Task description:
Produce a verbatim transcript of the entries below, excluding pictures.

----------

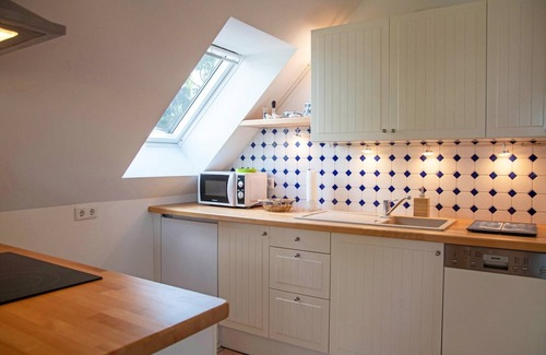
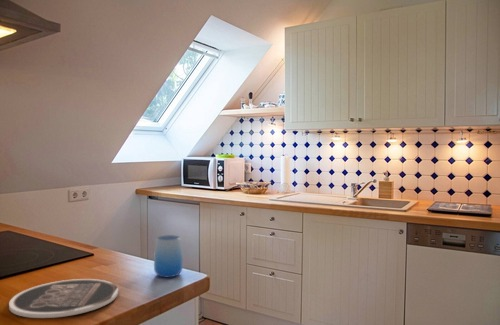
+ cup [153,234,184,278]
+ plate [8,278,119,319]
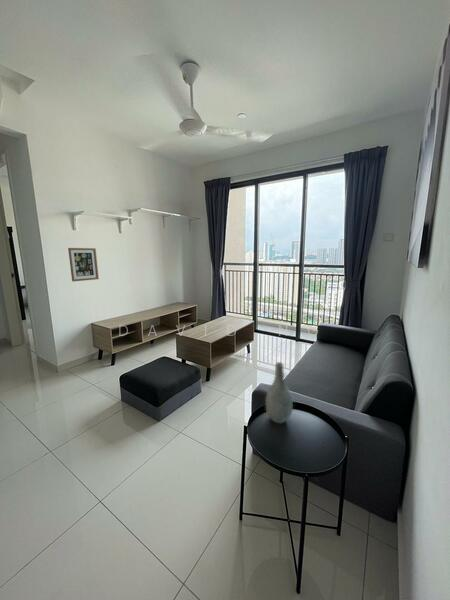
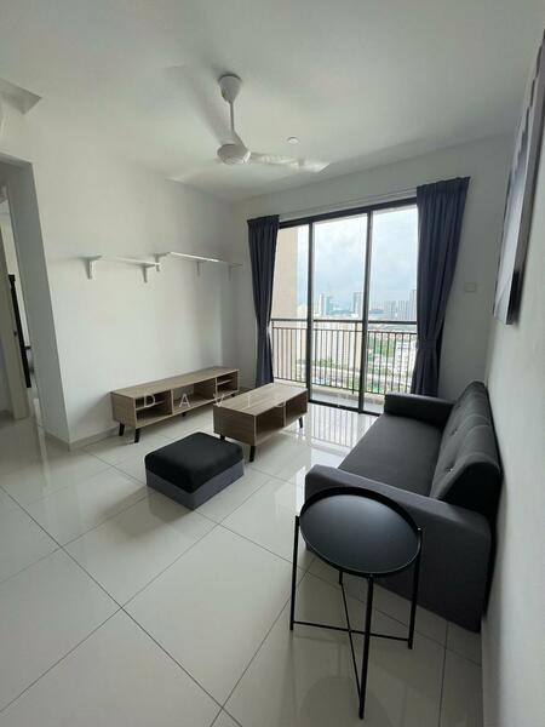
- wall art [67,247,100,282]
- vase [264,361,294,424]
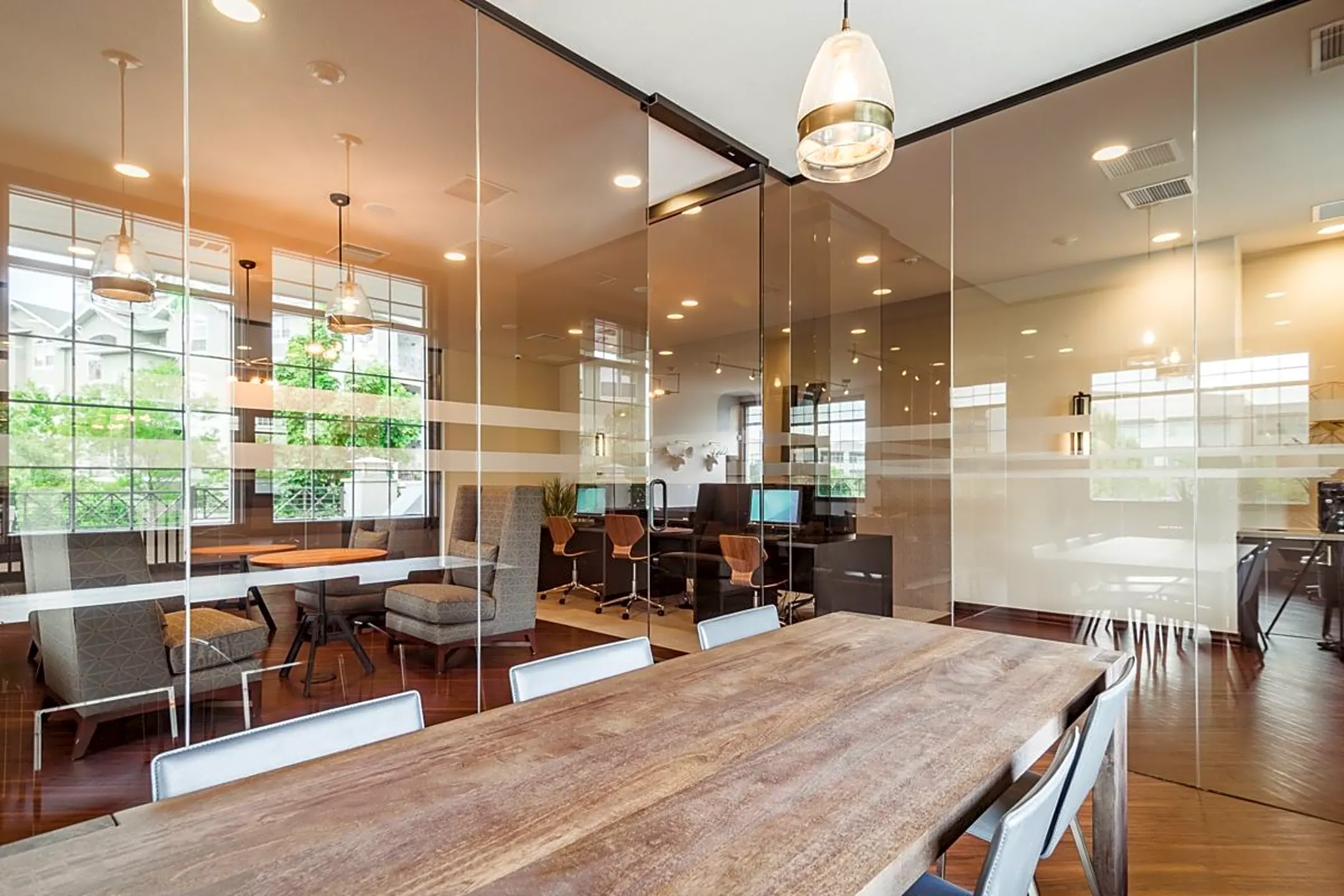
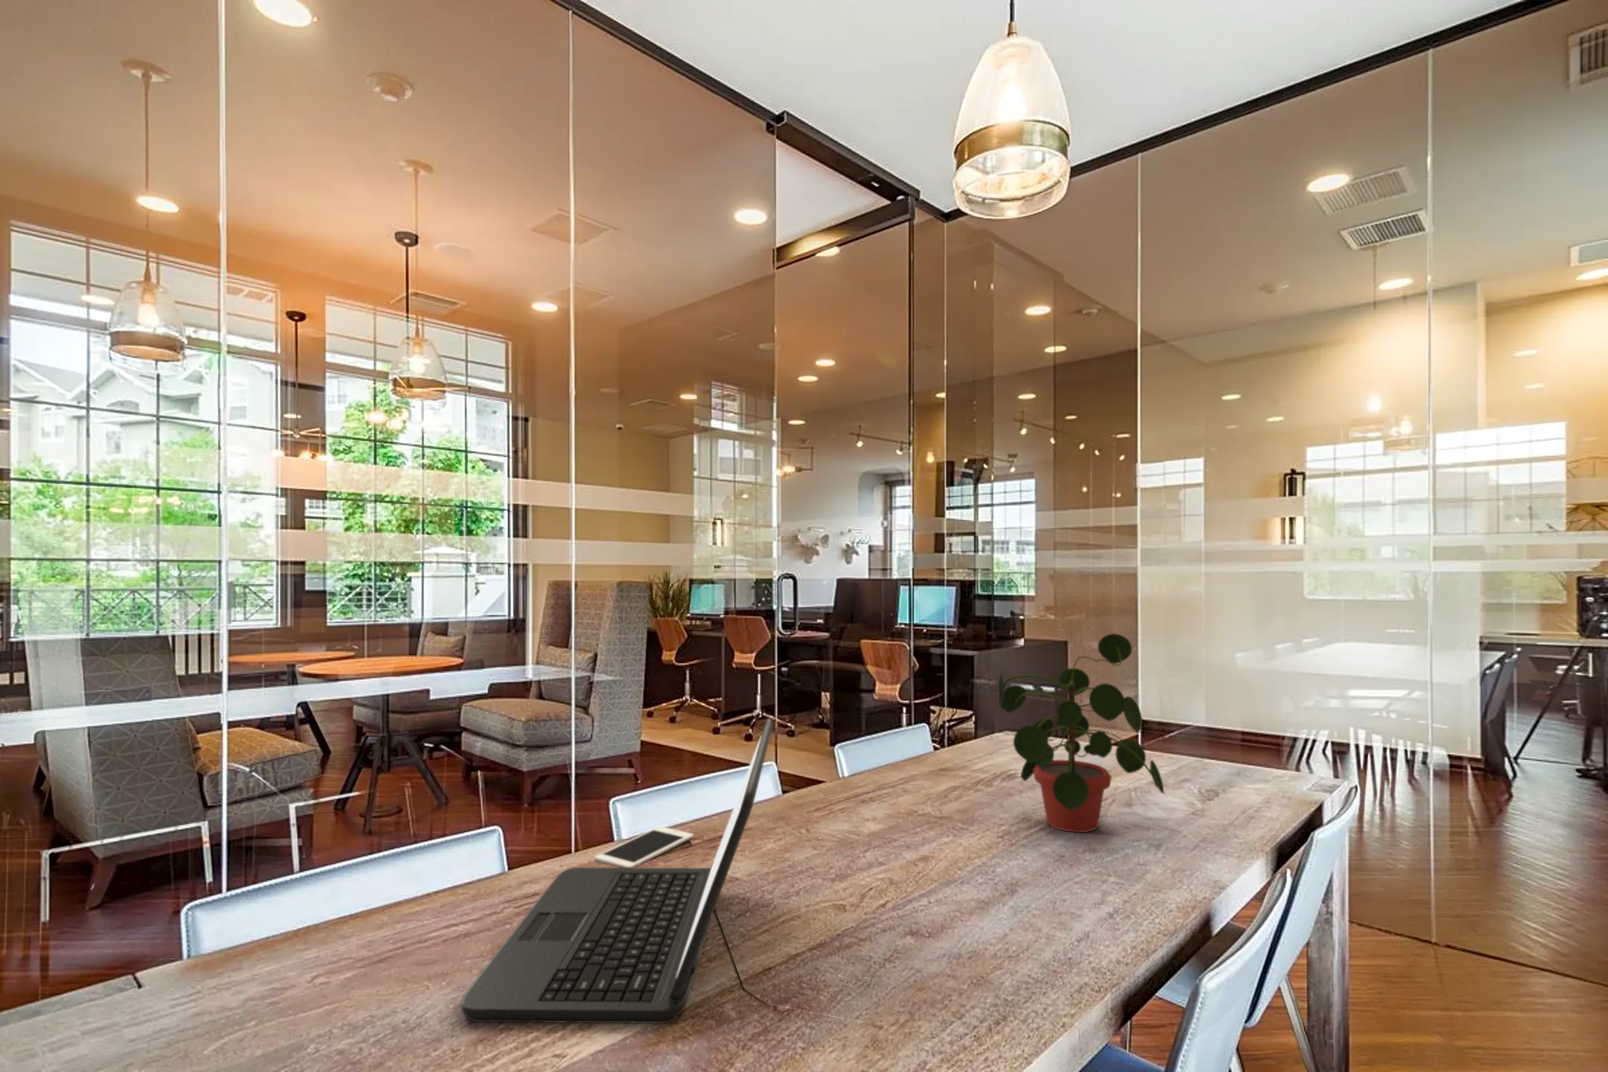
+ laptop [461,718,773,1024]
+ potted plant [998,633,1165,833]
+ cell phone [595,826,694,869]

----------

Problem solution:
+ cup [153,234,184,278]
+ plate [8,278,119,319]
- wall art [67,247,100,282]
- vase [264,361,294,424]
+ laptop [461,718,773,1024]
+ potted plant [998,633,1165,833]
+ cell phone [595,826,694,869]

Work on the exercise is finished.